• **Work request 1**:
Please rewrite the court opinion starting at "In the month" and ending at "Series A, 5%.", substituting "issuing company" for "Buffalo General Electric Company".
• **Work request 2**:
According to the court opinion, on what date did the plaintiffs allege the interim certificates were stolen from them?

• **Page text**:
····················

Rothschild v. First National Bank

140 Misc. 499 | N.Y. Sup. Ct. | 1931

Cotillo, J.

This action is one brought in equity praying that the defendant be required to surrender and deliver to plaintiffs as owners thereof certain interim certificates for the bonds of the Buffalo General Electric Company, which the plaintiffs allege were stolen from them on or about February 5, 1926, and which had come into the possession of the defendant. The plaintiffs also pray that the defendant be restrained and enjoined pending a final decree in this action from demanding from the persons by whom the said interim certificates were signed the permanent certificates of the Buffalo General Electric Company referred to in the interim certificates, and enforcing or attempting to enforce any rights founded upon the bank’s possession of the said interim certificates and from assigning, transferring or attempting to assign or transfer and from delivering or parting with the said interim certificates now held by the defendant, and also that the defendant be restrained from prosecuting any suit against the agents of the banking firm for the recovery of damages for the refusal by the said agents to deliver the permanent certificates to the bank. This action was first started with Rothschild & Company as the sole plaintiffs, but by permission of the court a supplemental summons was issued adding the National Surety Company as a coplaintiff. The purpose of adding the surety company as coplaintiff was that the National Surety Company, having issued a general bond to the plaintiffs, securing them from loss of the character involved in this action, paid to the plaintiffs the amount of the loss suffered because of the alleged theft of the bonds.

In the month of February, 1926, L, F. Rothschild & Company were the owners of $50,000 worth of interim certificates of the Buffalo General Electric Company which interim certificates were in the following form:

*501“ No. M 000 Interim Certificate $1000 Bond
for
“ Buffalo General Electric Company
“ General and Refunding Mortgage Gold Bonds Series A, 5%.
General and Refunding Mortgage Gold Bonds Series A,
Dated February 1, 1926 Due February 1, 1956
Office of
Lee, Higginson & Company
Boston, New York or Chicago
“ This is to Certify that the bearer hereof is entitled to receive
....................One Thousand Dollars.................
face value Buffalo General Electric Company General and Refunding Mortgage Gold Bonds Series A, 5%, dated February 1, 1926, and due February 1, 1956, with coupons due August 1, 1926, and subsequently attached, to be delivered wffien, as and if issued and received by the undersigned and upon surrender of this Certificate. The undersigned may treat the bearer as the absolute owner hereof for all purposes, and shall not be affected by any notice to the contrary.

····················

• **Data provided**:

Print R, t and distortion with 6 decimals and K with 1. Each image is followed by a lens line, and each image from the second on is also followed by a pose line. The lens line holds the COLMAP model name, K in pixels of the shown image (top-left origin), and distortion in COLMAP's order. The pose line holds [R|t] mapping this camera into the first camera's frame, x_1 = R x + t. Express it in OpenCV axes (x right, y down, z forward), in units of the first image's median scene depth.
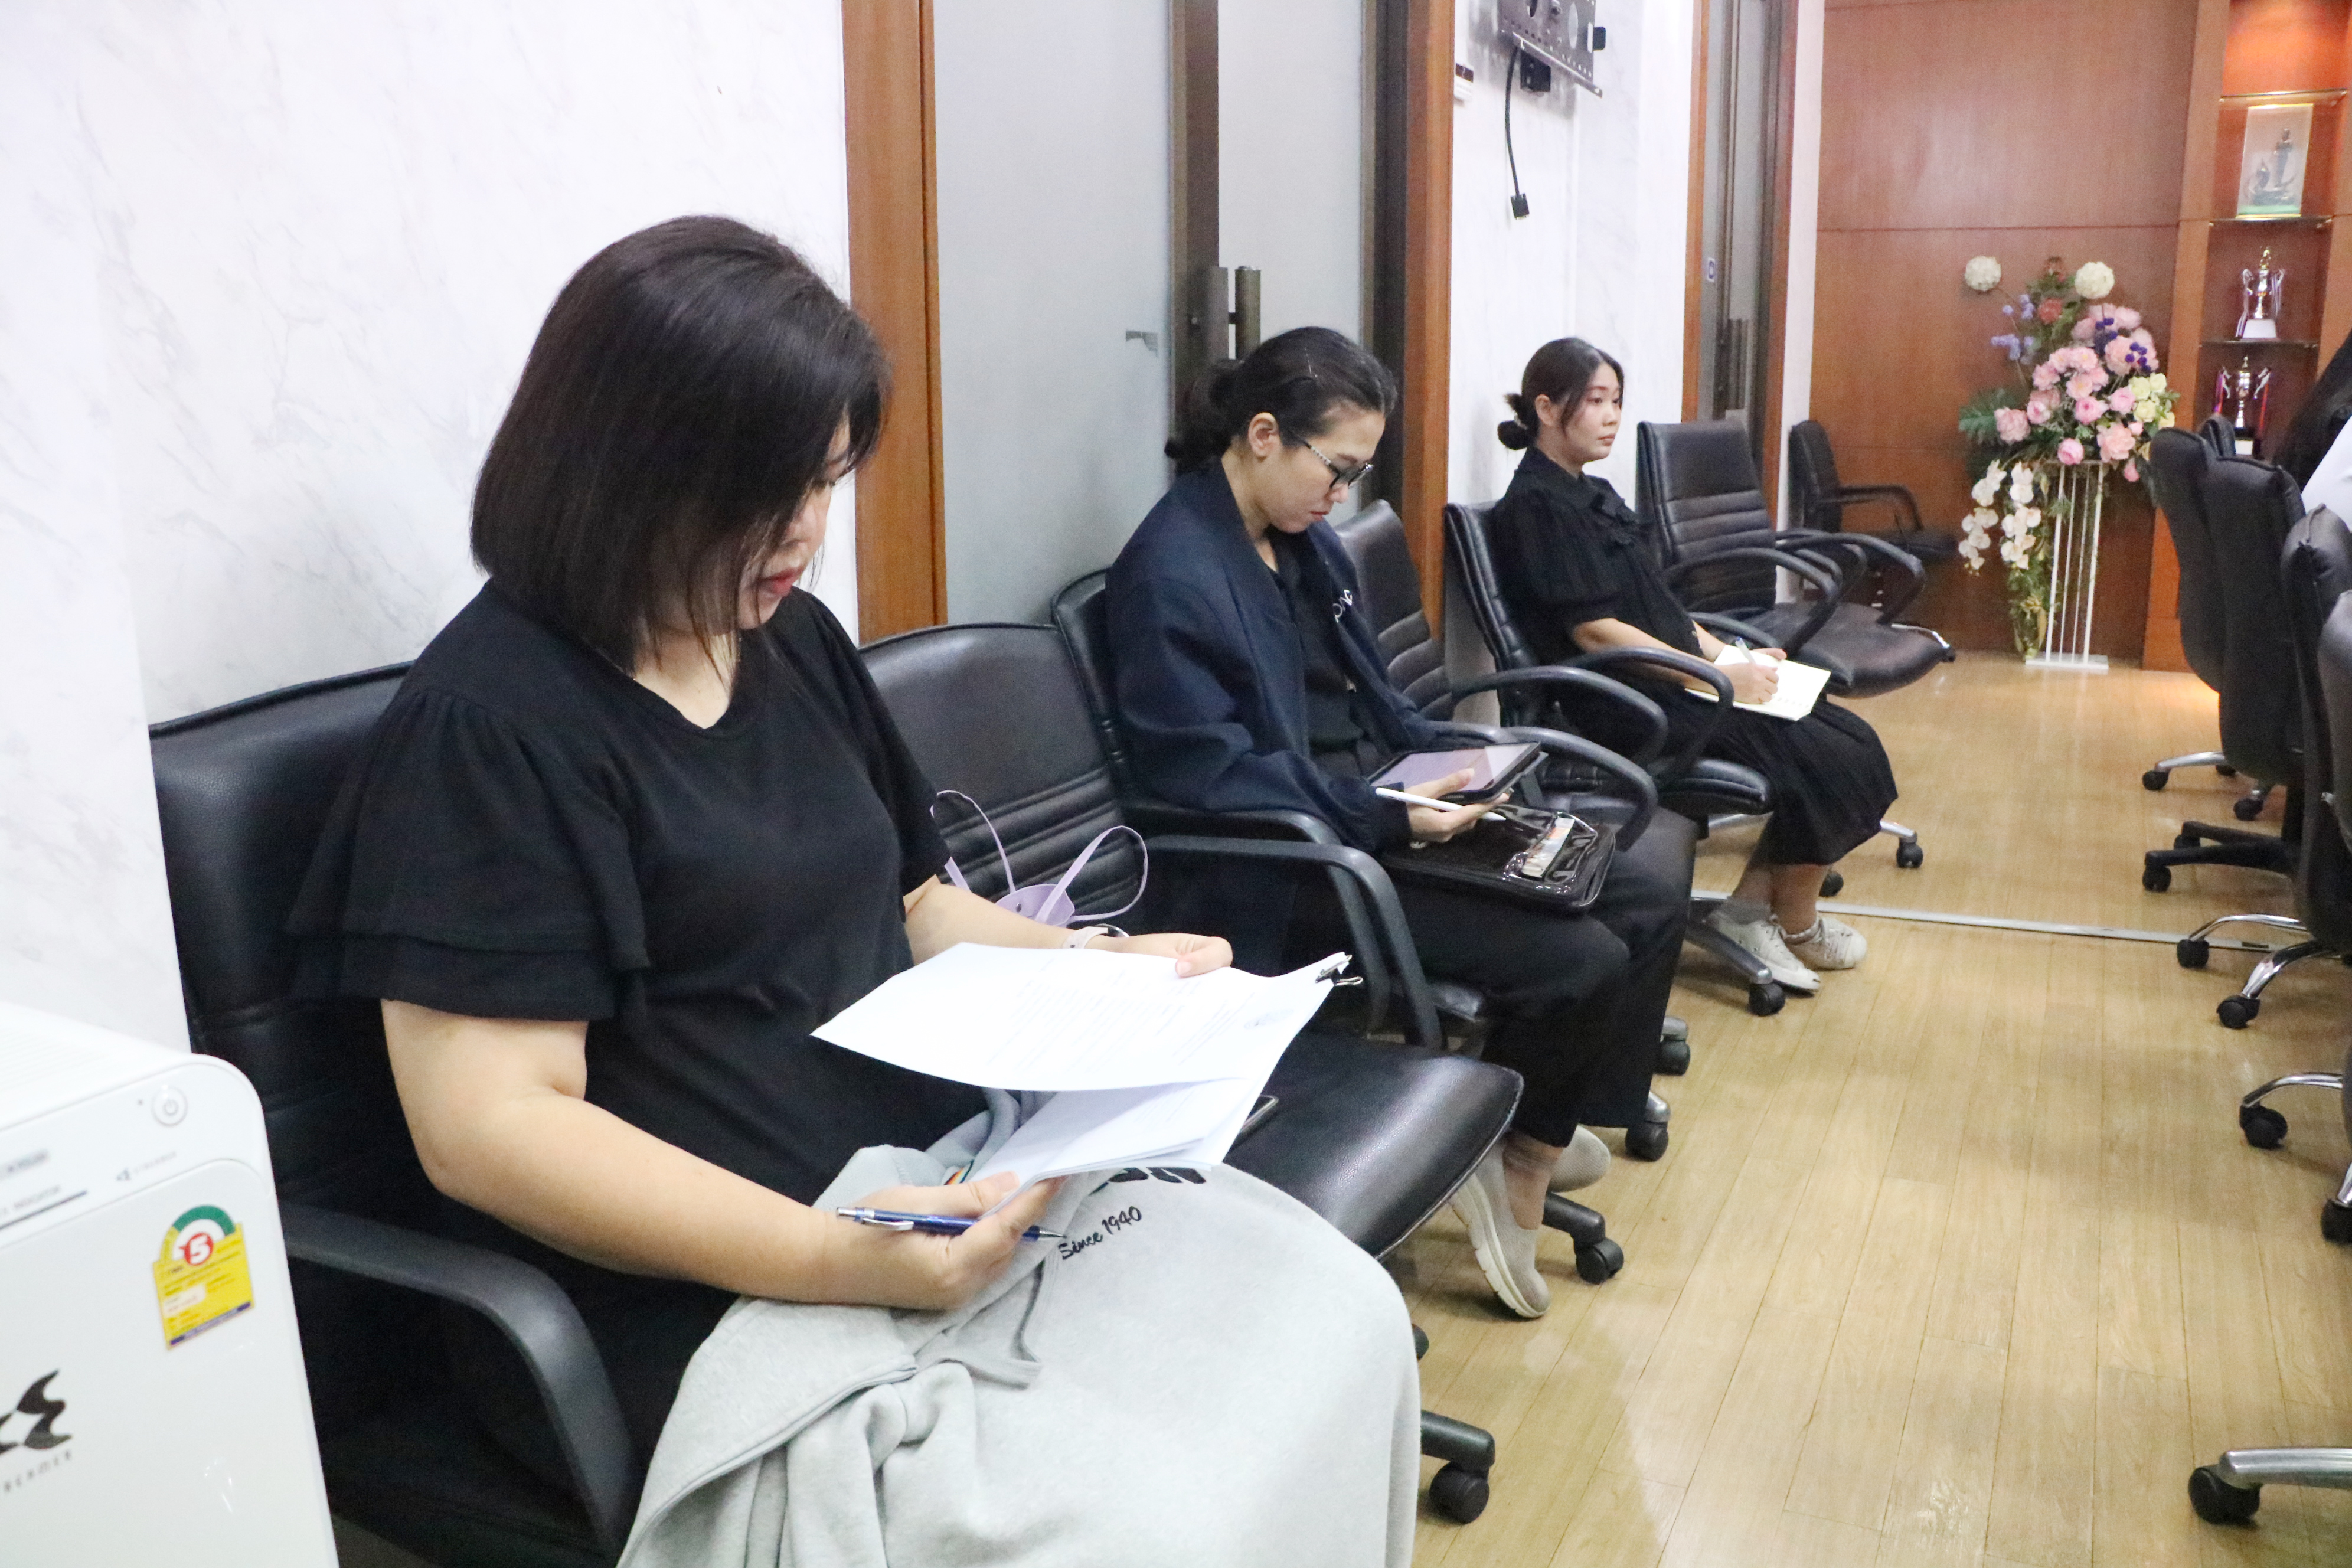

····················

• **Exercise solution 1**:
In the month of February, 1926, L, F. Rothschild & Company were the owners of $50,000 worth of interim certificates of the issuing company which interim certificates were in the following form:

*501“ No. M 000 Interim Certificate $1000 Bond
for
“ issuing company
“ General and Refunding Mortgage Gold Bonds Series A, 5%.

• **Exercise solution 2**:
On or about February 5, 1926.